During the claimant’s cross-examination at trial, the defendant alleged that he had failed to disclose additional income. In its closing submissions, the defendant said the claimant’s failure had no innocent explanation. The claimant’s further written submissions stated that if there was an error (which he denied), it had been innocent. The parties also disagreed regarding the relevance of innocence in interpreting the income protection policy, whereby the policy was void if the claimant made an untrue statement of a material fact (clause 5(1)(b)).
A further hearing was proposed to deal with these issues.
In April 2017, the judge emailed the parties identifying issues on which he thought further submissions might be helpful, including the hypothetical consequences of a finding that the claimant had innocently omitted material. This email was sent at the express invitation of the defendant’s counsel, who had written to the judge in the following terms:
“If at any point prior to the hearing your Lordship felt able to give some indication of the broad areas or issues where the Court would appreciate further argument, this may enable us all to prepare more efficiently and effectively, and if appropriate, to do some further research beforehand…”
In June 2017, in further closing submissions, the defendant invited the judge to recuse himself on the ground of apparent bias. Four grounds were advanced, all of which the judge rejected. The judge also made some interesting preliminary points and passed “adverse comment” regarding the defendant’s delay in making the recusal application.
Recusal on ground of apparent bias
Turner J reminded us that the law in this area in uncontroversial and that is comes down to what the “fair-minded and informed observer” might conclude (Porter v Magill). He also stated the obvious (his words, not mine) when he said that a judge considering a recusal invitation must:
“… be very careful not to allow any personal considerations whatsoever to contaminate his conclusions. Nevertheless, this should not preclude such a judge from acting with the same level of robustness and proportionate scepticism, where this is necessary, as he would approach any other application. To proceed otherwise would be unfairly to prejudice the other side out of an undue sensitivity to the perception that such robustness may be wrongly attributed to the personal feelings of the judge as opposed to the legitimate demands of firm management with the aim of applying the overriding objective.”

_Information_
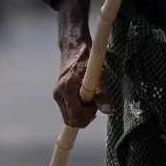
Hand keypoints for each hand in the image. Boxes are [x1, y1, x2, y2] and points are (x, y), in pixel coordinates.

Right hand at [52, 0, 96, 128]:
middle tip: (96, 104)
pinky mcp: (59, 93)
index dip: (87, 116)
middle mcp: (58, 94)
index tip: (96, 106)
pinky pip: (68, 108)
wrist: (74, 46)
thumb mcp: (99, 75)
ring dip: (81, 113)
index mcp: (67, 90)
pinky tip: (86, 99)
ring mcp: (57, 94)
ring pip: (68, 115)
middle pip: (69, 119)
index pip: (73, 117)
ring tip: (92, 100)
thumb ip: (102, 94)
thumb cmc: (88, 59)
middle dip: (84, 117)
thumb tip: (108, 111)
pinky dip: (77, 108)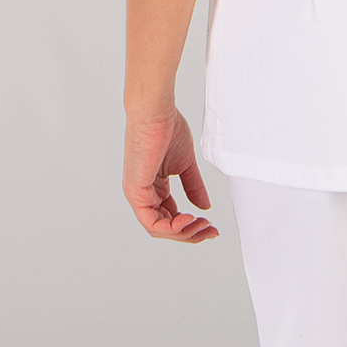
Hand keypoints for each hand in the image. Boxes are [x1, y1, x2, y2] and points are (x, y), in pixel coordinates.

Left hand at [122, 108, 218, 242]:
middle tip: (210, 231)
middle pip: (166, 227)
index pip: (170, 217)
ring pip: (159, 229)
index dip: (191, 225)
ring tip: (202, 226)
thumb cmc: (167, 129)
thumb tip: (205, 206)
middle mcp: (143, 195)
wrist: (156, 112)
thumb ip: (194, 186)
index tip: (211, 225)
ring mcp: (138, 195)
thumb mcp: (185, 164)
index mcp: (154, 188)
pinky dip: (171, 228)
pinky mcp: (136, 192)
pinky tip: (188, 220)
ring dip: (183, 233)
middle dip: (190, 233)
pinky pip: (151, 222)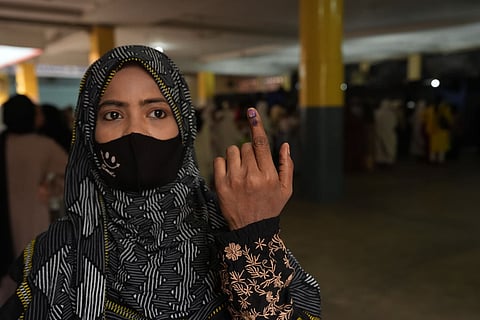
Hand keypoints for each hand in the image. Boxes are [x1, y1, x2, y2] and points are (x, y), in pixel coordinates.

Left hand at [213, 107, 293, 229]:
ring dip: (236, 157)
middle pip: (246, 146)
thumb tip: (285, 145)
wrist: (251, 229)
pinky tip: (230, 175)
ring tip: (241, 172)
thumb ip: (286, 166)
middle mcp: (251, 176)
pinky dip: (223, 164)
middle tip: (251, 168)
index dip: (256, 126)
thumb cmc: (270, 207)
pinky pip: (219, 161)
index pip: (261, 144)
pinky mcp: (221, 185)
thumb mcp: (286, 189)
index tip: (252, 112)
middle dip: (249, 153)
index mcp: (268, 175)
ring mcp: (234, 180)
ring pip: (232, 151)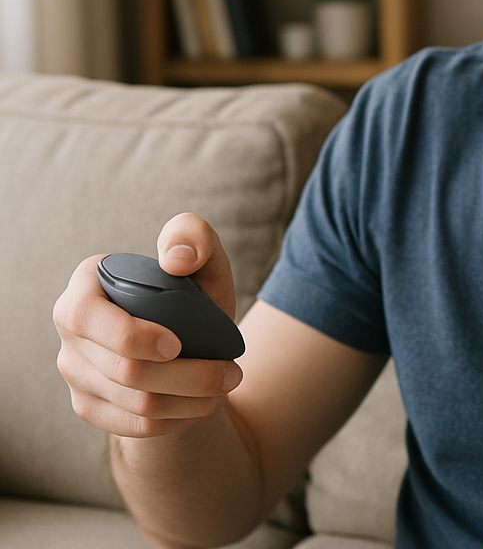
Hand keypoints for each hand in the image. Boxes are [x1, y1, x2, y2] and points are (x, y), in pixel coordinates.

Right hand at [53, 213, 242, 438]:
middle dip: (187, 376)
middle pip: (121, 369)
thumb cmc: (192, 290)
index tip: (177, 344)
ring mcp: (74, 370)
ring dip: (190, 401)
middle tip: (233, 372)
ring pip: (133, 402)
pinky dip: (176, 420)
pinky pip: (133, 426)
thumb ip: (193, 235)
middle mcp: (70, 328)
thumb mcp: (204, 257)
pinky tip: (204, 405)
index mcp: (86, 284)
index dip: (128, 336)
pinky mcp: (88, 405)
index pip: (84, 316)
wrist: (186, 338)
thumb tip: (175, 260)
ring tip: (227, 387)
==
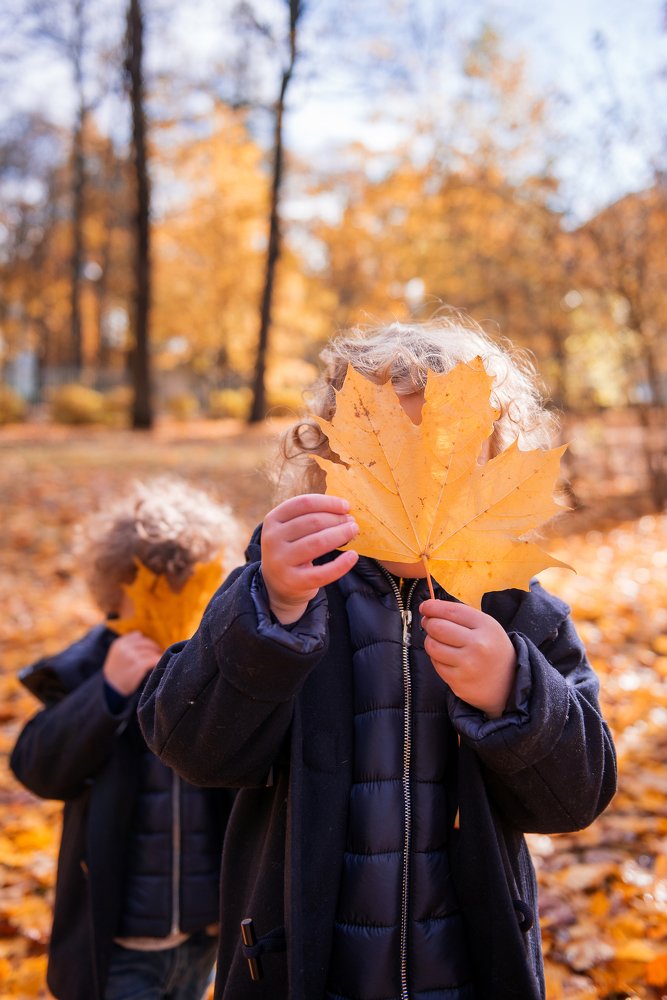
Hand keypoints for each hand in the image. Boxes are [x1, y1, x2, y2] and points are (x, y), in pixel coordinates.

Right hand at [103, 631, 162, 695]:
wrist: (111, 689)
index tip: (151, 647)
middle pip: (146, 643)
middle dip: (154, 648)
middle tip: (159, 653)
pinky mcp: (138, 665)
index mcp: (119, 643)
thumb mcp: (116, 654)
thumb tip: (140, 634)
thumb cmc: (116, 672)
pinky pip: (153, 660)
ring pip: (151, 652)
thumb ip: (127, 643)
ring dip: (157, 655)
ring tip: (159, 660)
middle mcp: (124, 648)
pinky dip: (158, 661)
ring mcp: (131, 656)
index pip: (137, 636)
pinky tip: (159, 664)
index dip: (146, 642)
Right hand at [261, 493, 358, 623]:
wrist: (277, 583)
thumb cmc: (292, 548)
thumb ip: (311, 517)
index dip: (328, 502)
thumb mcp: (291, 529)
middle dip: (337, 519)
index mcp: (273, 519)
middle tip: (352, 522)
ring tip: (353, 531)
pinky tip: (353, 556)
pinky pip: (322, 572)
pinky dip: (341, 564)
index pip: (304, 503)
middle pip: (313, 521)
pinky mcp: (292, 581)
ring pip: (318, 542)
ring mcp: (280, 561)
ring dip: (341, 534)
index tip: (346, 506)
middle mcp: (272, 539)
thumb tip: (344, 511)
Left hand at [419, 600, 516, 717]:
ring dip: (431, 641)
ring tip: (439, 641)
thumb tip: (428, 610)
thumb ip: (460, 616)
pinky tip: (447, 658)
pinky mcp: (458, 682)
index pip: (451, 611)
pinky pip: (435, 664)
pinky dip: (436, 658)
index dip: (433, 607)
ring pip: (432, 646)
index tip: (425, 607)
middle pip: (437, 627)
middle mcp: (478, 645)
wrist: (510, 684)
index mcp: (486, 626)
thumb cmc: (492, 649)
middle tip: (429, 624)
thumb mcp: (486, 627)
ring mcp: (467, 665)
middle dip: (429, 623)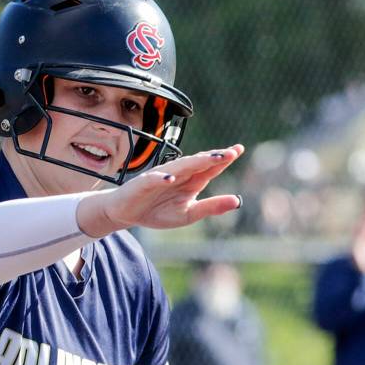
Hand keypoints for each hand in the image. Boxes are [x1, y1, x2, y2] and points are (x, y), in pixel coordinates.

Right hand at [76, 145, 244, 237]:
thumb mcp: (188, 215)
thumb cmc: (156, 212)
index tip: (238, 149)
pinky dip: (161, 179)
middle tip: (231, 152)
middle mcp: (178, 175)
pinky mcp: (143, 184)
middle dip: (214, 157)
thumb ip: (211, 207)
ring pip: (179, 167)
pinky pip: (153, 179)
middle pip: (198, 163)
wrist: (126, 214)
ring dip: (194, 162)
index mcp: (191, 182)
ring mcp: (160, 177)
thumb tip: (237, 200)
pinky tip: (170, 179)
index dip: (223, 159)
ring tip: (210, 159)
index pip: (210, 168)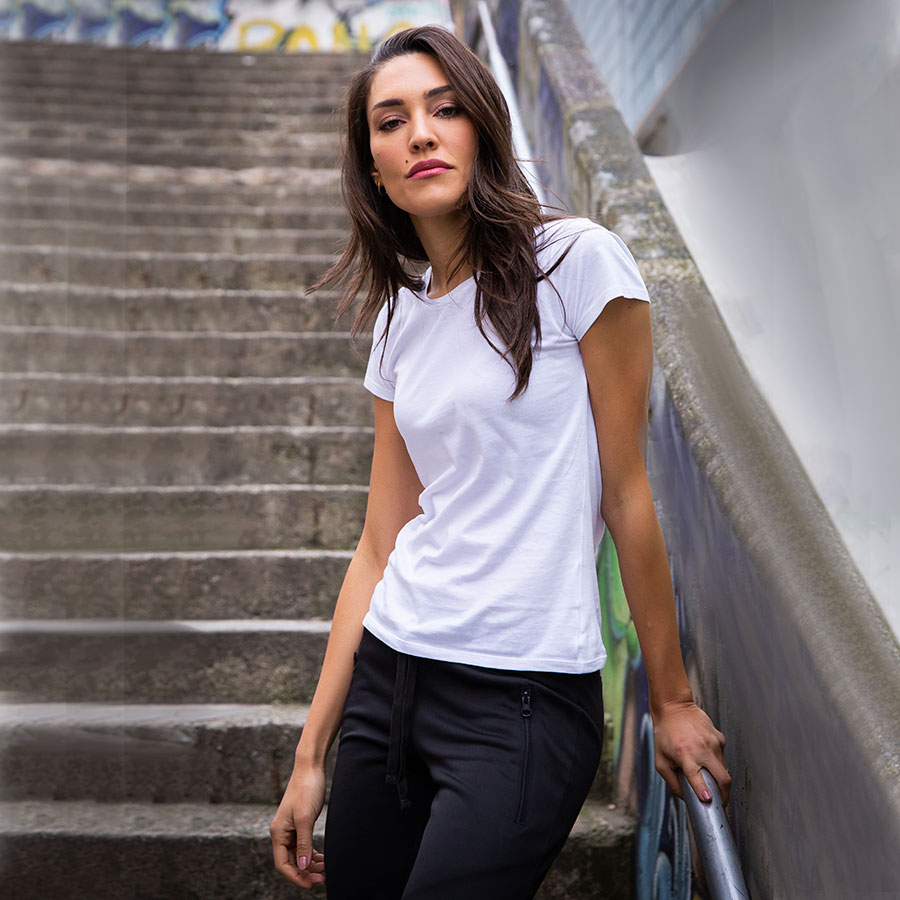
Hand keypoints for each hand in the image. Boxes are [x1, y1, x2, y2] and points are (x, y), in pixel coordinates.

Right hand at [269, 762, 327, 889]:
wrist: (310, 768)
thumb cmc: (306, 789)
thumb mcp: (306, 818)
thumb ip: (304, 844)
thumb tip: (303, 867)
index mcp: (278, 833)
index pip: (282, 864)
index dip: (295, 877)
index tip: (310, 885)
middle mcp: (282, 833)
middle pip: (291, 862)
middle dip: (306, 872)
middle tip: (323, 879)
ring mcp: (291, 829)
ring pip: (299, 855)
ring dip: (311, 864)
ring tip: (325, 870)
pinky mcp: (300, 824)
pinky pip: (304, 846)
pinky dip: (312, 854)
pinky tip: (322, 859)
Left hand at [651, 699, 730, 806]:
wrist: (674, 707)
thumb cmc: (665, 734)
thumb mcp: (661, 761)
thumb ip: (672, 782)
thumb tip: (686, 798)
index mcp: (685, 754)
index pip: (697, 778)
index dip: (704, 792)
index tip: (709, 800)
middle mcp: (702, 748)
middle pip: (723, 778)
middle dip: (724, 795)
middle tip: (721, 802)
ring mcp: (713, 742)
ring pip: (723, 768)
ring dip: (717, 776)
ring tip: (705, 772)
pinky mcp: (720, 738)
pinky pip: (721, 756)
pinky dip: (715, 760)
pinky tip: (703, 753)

_Exercise description_
Retype the stretch of the recusal passage from "During the claimant’s" through "fact (clause 5(1)(b)).".

_Exercise response_
During the claimant’s cross-examination at trial, the defendant alleged that he had failed to disclose additional income. In its closing submissions, the defendant said the claimant’s failure had no innocent explanation. The claimant’s further written submissions stated that if there was an error (which he denied), it had been innocent. The parties also disagreed regarding the relevance of innocence in interpreting the income protection policy, whereby the policy was void if the claimant made an untrue statement of a material fact (clause 5(1)(b)).